Of 314,000 visa applications finalised 247,000 were granted. The grant for applications lodged in Australia was 75%, 15% down year-on-year, But off-shore approved applications increased by 10 %, to 87%.
***
The Feds have heard grumblings from the national research infrastructure sector about the way workers are jammed into HEW classifications created when “alchemist” was a university job description. They are asking for responses to a three component plan for the NRI workforce;
- an Academy for Collaborative Research Infrastructure: “to act as the principal voice of the RI workforce in Australia
- “ the technician commitment,” “a conduit for organisations to share mentoring platforms, professional development pathways and highlight outstanding technicians.”
- ways to create an NRI Fellowship Scheme, “time for staff to develop new capabilities “
***
Many submissions to the Senate committee inquiry on university governance warn that institutions are corporatised, commercialised and overall, things ain’t what they used to be.
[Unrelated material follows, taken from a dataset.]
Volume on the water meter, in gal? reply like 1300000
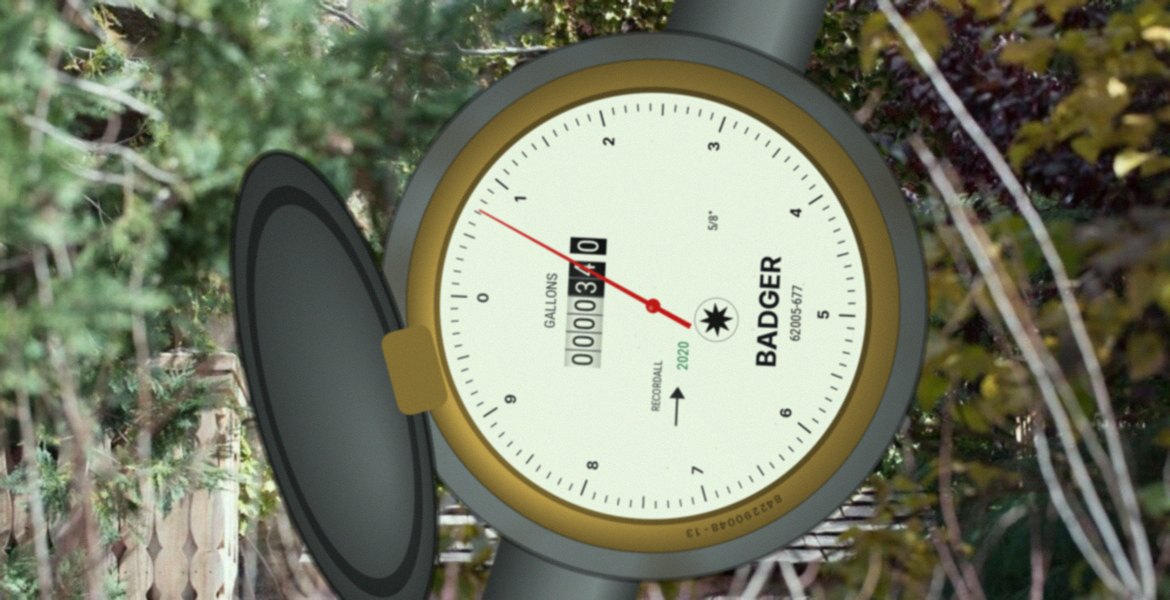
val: 340.7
But submissions from people wily in the ways of governance recognise a Minister could use the Committee’s report to expand TEQSA’s remit. The Agency itself submits new powers it would like.
Which may be why QUT explains the agency already has ample authority, “with the power to investigate, procure documentation, make reports and recommendations, issue civil penalties, withhold accreditation or registration, issue warning letters, seek statements of compliance, and compel enforceable undertakings from providers.”
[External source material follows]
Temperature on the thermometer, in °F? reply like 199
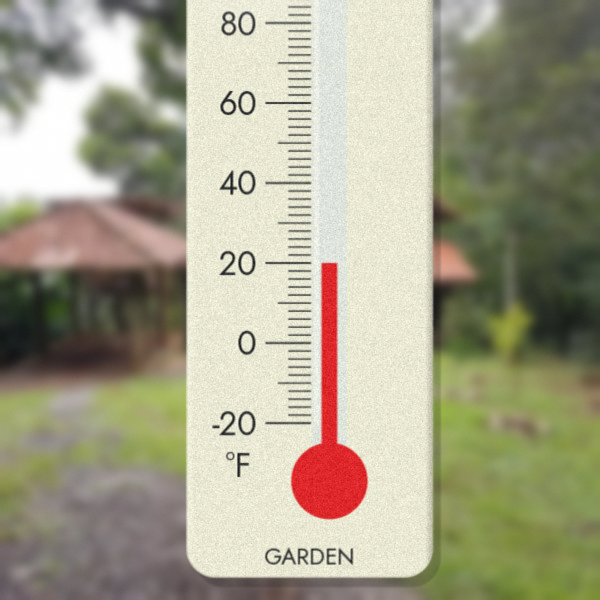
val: 20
When they put it like that …
***
The Australian Bureau of Statistics does the international enrolments lobby no favours with stats on purpose-built student accommodation, which are growing, but not enormous. The ABS reports approvals for new rooms more than doubled between 2021-22 and 2023-24, from 1,650 to 5,178. Not numbers to placate critics who think, albeit erroneously, that housing shortages are the fault of foreign students.
***
Jobs and Skills Australia reports bad news in its new internet vacancy index that is not too terrible. Over the year to February, on-line job advertisements were down 15%, but there were still 20% more than in 2019. The biggest decline by skill level was 16.1% for jobs requiring a bachelor degree or better, the lowest was 12% for jobs that need secondary schooling.
***
Victoria U introduced its block teaching model in 2017 and now VU’s John Weldon and Loretta Konjarski have a book on how to do it. It was, is, a big achievement and it should be shared with all interested. But it won’t be, Block Teaching Essentials: a practical guide, is published by Springer (part of the for-profit Nature group). Without a library subscription it’s yours as an e-book for $A125.
***
In the home of the Brave and the land of the Free, Congressman Riley Moore (R, West Va) introduces a Bill to the House of Reps to ban visas for Chinese students. “Every year we allow nearly 300,000 Chinese nationals to come to the U.S. on student visas. We have literally invited the CCP to spy on our military, steal our intellectual property, and threaten national security.” Apparently last year the FBI charged five Chinese nationals on student visas for photographing military exercises. As many as that! It’s a natural for Coalition candidates here campaigning for quotas.
***
As the leaks from ANU pour forth, Genevieve Bell is seeking to calm the waters – externally at least. The Vice-Chancellor complains to staff about “the four-month negative media campaign attacking our university.” Certainly there is a bunch of half-baked reporting on ANU, but it mostly cites unnamed university sources aggrieved by the Vice-Chancellor’s cuts program. ANU is a hard place to change and Professor Bell has clearly not convinced everybody that savings must be made.
***
Research publishers continue to change their business models from pay to read to pay to publish. Dan Pollock and Heather Staines from consultant Delta Think report article processing charges were up 6% in the 12 months to January. The top APC for all-OA journals was US$8,900, US$ 12,690 for hybrids. There are now 2.6 times more hybrid journals than full open-access.